Prompted by the Biden administration’s decision to take down the Chinese government’s spy balloon and several additional facilities over the weekend, today The Wall Street Journal contains an interesting article highlighting that there is no international consensus, let alone binding international agreement, governing the use of “near space” — the area between 60,000 and 330,000 feet above the earth. While states are generally considered to have control over their airspace up to 60,000 feet, and various treaties stipulate that there are no sovereign claims above 330,000 feet (where satellites orbit), “near space” is neither regulated by treaty nor clearly subject to nation control under. (So much for to heaven.)
From WSJ:
The US says an alleged Chinese spy balloon shot down on February 4 violated US sovereign airspace. But when it crossed the U.S. at an altitude of as much as 65,000 feet, the balloon drifted into a dark zone at an altitude where there is no international consensus on what, if any, country has control. . . .

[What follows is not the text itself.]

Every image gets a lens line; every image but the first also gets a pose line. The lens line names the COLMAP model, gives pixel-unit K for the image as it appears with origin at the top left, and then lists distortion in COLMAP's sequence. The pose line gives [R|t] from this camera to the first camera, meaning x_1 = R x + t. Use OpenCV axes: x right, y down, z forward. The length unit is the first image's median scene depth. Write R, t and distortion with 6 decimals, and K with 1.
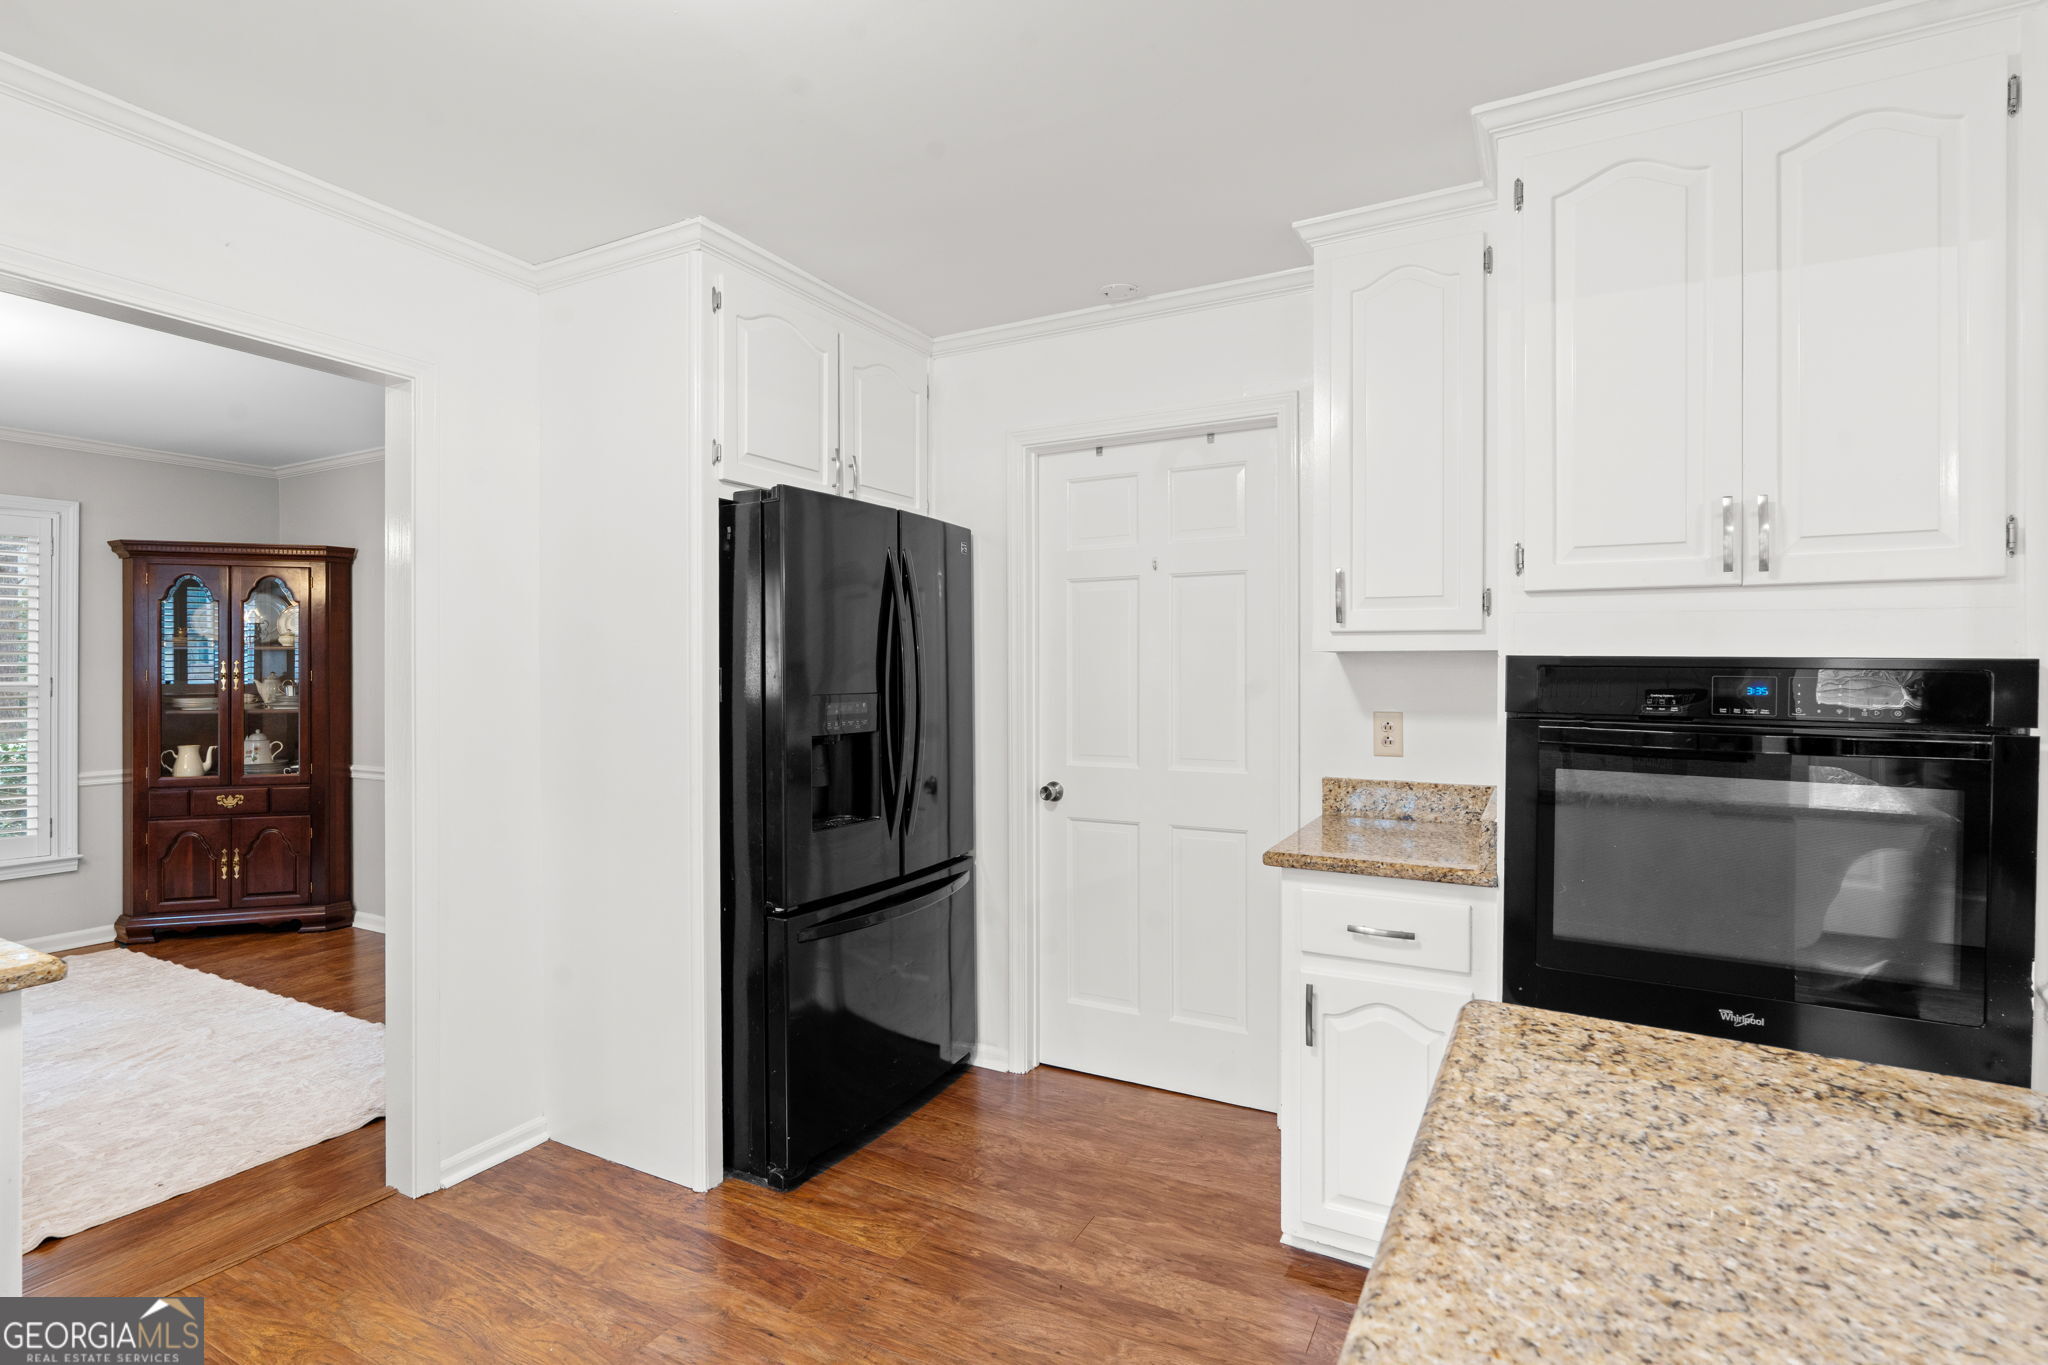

Countries with advanced space programs, including the US and China, have blocked efforts to extend the sovereignty of nations to the edge of space, according to minutes of a meeting of a United Nations body examining the issue. They decided on the freedom to manage their own business without restrictions. . . .
In the US, the Federal Aviation Administration monitors and controls airspace up to 60,000 feet for commercial and military traffic, a level recognized by international agreement and used in other countries. The three objects shot down over the weekend over the US and Canada all fell within that airspace, which also extends to each nation’s internationally recognized maritime boundary 12 miles offshore. . . .
International treaties assert that nations do not have sovereignty over the space reaches where satellites orbit, which are usually considered to begin at about 330,000 feet. While several countries have claimed altitudes between 60,000 feet and that limit, an expanse often referred to as “near space,” those claims are not recognized under international law.
The lack of international agreements does not mean that some nations are not starting to make demands. Further from the article:
In 2017, New Zealand became the first country to include surveillance of such high altitudes in its space law, requiring users to secure licenses to operate above its territory. New Zealand has not defined high altitude. Several other countries followed suit, including the United Arab Emirates, which set a limit of roughly 262,000 feet for high-altitude surveillance. But in those cases, other countries did not accept the request of the United Arab Emirates.